- **What you have to do**
In the biographical passage about Reed Kroloff, which newspaper did he write for as architecture critic while in Arizona?

- **Source passage**
•••••
He has been with the magazine since 1995. Previously, Mr. Kroloff
was Assistant Professor of Architecture and the Humanities at Arizona
State University in Tempe, Arizona. At ASU, he also served as assistant
dean of the College of Architecture and Environmental Design, and
was granted the Arizona Chapter of the American Institute of Architects'
first Outstanding Educator Award. While in Arizona, Mr. Kroloff
was the architecture critic at the Arizona Republic, the state's
largest newspaper. He has also written for other regional and national
publications, ranging from Metropolis to Places. Reed Kroloff has
worked for Architecture firms in Arizona and Texas, and holds degrees
from Yale University and the University of Texas at Austin.
•••••
- **Given material**
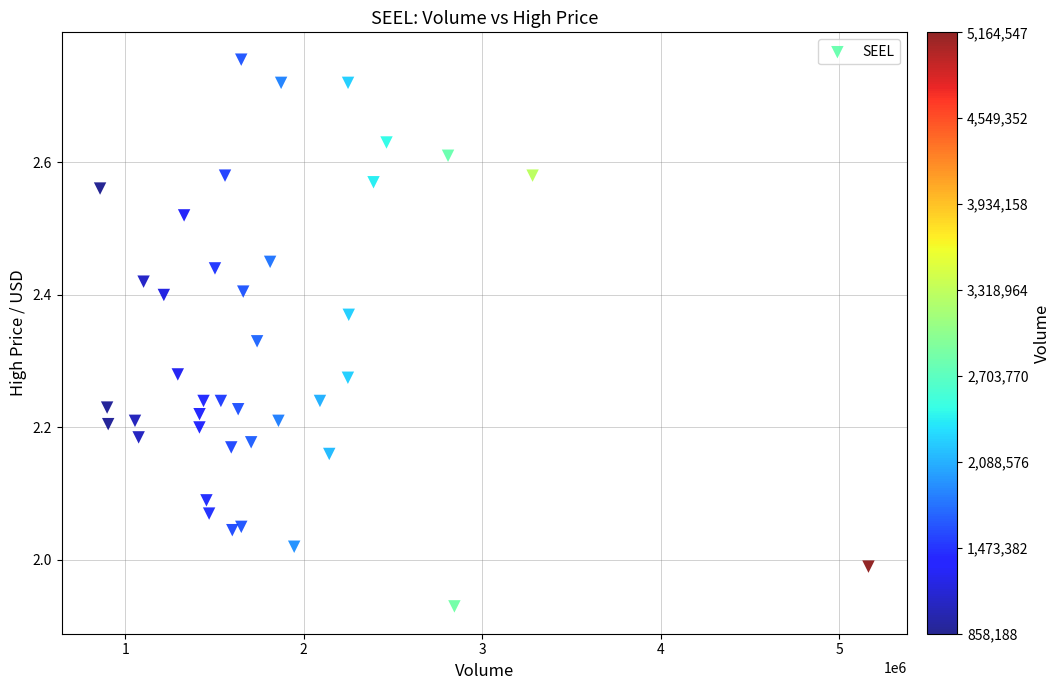

What is the range of Y values (max minus min)?

0.8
•••••
- **Expected answer**
The Arizona Republic, the state's largest newspaper.